Kent Moon, director of the Small Business Administration's Salt Lake office, agreed that Utahns are more small-business oriented than some other areas of the country. He said about 99 percent of Utah businesses have fewer than 500 employees, and those companies employ 87 percent of the work force.
"Small businesses are definitely more dynamic than large corporations. They're the quickest to respond to a market opportunity, but also the quickest to display the impacts of an economic downturn."
But Moon believes the increasing numbers are deceptive to the general public, because for many years bankruptcy was synonymous with liquidation.
"The new bankruptcy laws, which were established in the late 1970s, were put in place to increase the potential for working out debtor and creditor disputes. Consequently, what has evolved is a tremendous increase in the number of filings, but many of those are businesses who reorganize their debt and continue on in business."
Yet the majority of filings in Utah are Chapter 7, or liquidation, petitions. Statistics show that during each of the past five years, the number of liquidation petitions filed was nearly double the number of Chapter 13 reorganization filings.

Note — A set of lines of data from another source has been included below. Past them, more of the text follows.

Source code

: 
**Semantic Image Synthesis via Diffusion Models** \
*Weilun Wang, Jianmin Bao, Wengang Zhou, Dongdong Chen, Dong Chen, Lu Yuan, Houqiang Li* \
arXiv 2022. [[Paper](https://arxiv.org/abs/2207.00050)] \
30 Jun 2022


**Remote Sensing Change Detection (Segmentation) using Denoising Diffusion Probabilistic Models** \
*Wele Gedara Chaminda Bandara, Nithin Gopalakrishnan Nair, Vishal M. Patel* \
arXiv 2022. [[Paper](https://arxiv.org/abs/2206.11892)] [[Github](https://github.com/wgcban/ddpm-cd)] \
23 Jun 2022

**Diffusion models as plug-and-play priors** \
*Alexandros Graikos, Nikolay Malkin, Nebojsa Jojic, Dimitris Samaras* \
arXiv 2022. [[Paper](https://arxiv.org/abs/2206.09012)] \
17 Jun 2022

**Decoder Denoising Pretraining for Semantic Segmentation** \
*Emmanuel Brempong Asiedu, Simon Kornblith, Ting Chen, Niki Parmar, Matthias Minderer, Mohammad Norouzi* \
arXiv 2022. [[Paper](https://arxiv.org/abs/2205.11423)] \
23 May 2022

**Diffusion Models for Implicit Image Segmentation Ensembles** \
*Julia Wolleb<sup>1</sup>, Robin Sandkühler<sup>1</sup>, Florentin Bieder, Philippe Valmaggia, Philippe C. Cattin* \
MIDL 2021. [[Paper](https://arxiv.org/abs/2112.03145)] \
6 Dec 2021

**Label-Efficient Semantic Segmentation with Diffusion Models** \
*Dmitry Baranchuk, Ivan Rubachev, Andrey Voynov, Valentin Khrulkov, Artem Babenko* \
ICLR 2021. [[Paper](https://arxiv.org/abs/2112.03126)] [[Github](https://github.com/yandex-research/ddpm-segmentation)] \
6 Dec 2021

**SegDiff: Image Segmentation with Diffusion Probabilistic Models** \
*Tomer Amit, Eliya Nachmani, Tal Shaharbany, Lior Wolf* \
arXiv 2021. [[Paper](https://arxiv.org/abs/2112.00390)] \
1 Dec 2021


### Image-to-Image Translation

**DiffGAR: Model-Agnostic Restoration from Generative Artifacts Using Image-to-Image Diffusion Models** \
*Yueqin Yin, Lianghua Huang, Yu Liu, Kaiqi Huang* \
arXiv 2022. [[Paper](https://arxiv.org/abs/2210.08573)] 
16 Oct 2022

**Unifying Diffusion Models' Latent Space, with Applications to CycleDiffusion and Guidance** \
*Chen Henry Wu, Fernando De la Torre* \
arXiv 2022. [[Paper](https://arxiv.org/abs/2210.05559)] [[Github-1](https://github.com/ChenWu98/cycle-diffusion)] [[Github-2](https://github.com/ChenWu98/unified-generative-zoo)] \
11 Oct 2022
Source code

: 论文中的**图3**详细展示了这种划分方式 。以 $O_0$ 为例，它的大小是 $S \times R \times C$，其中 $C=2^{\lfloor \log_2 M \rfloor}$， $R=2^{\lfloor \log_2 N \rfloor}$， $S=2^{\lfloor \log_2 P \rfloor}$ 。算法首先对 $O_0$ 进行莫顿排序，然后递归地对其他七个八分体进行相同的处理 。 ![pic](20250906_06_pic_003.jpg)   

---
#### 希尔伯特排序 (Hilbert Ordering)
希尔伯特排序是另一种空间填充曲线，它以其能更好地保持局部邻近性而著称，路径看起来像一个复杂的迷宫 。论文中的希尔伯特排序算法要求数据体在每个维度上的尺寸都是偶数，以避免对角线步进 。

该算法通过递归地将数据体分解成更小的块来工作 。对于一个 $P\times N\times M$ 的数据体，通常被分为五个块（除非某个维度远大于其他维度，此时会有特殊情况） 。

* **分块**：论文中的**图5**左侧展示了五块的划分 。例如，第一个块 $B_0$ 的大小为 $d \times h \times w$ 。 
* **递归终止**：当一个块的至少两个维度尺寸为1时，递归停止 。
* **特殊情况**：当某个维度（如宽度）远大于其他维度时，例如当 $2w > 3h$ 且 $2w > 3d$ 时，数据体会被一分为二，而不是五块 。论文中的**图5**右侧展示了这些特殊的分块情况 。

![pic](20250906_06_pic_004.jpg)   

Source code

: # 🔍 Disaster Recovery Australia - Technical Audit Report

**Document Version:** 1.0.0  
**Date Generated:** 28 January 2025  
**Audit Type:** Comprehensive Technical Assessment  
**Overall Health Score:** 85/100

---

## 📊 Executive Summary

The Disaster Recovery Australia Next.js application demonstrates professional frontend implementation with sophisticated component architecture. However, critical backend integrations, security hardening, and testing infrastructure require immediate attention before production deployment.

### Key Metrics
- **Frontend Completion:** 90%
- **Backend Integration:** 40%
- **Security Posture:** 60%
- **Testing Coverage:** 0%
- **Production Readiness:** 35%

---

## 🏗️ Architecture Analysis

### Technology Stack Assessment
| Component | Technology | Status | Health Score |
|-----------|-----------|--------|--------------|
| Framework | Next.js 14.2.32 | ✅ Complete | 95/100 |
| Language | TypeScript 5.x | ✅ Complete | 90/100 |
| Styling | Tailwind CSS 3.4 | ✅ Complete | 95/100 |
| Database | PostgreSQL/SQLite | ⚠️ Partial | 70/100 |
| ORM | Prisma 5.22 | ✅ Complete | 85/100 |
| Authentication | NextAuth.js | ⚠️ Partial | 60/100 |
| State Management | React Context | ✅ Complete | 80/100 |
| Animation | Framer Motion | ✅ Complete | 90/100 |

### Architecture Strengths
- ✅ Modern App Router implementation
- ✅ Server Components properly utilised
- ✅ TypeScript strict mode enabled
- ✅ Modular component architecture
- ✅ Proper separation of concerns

Chapter 13 is used by individuals and some one-owner businesses that, despite their debts, have the potential to reorganize their affairs and pay much of what they owe through a court-approved repayment plan. Individuals who don't meet the federal guidelines for filing a Chapter 13 usually file a Chapter 7.
Reorganization is becoming an increasingly popular option among debtors. In 1980, only 209 cases of Chapter 13 were filed in Utah. By 1987, the number had grown to 2,148 an increase of more than 1,000 percent.
"Many people are upset when people file a 13, but the law is there, and there are many valid reasons for it," Stillgebauer said. He cited such unforeseen circumstances as huge medical expenses and extended unemployment as examples.
Federal law governs what property is exempt from being sold or repossessed in a bankruptcy proceeding, and some states have their own specific exemptions. In Utah, Stillgebauer said, the exemptions in most cases include a home, a vehicle and necessary household goods. "Even color TVs and VCRs are no longer considered luxury items to a large extent. As society changes as to what the average person has, so does the idea of what is necessary to operate a household."
Even so, Stillgebauer said Utah's exemptions are probably more stringent than those in many other states. "Relatively speaking, the cost of living here is low, and the exemptions reflect that."
No matter what the circumstances, there is an established priority list of who is paid first from any non-exempt assets in a bankruptcy case. Stillgebauer said administrative expenses including attorney and trustee fees are the first priority. Taxing authorities come next, followed by secured creditors. Unsecured creditors are at the bottom of the priority list.
While some creditors view bankruptcy as a way for those who file to avoid paying their debts, Stillgebauer disputes that notion. He views it as a way for individuals and businesses to start over. "Debts are discharged or forgiven in bankruptcy, and it provides the debtor with a fresh start and an equitable distribution of the assets, if there are any."
And creditors can file adversary proceedings if they don't believe their debt is dischargeable. There are also laws to protect creditors from debtors who abuse the system. For instance, Stillgebauer said, individuals who file bankruptcy can't be out using credit cards to purchase luxury items for a certain number of days before the petition is filed.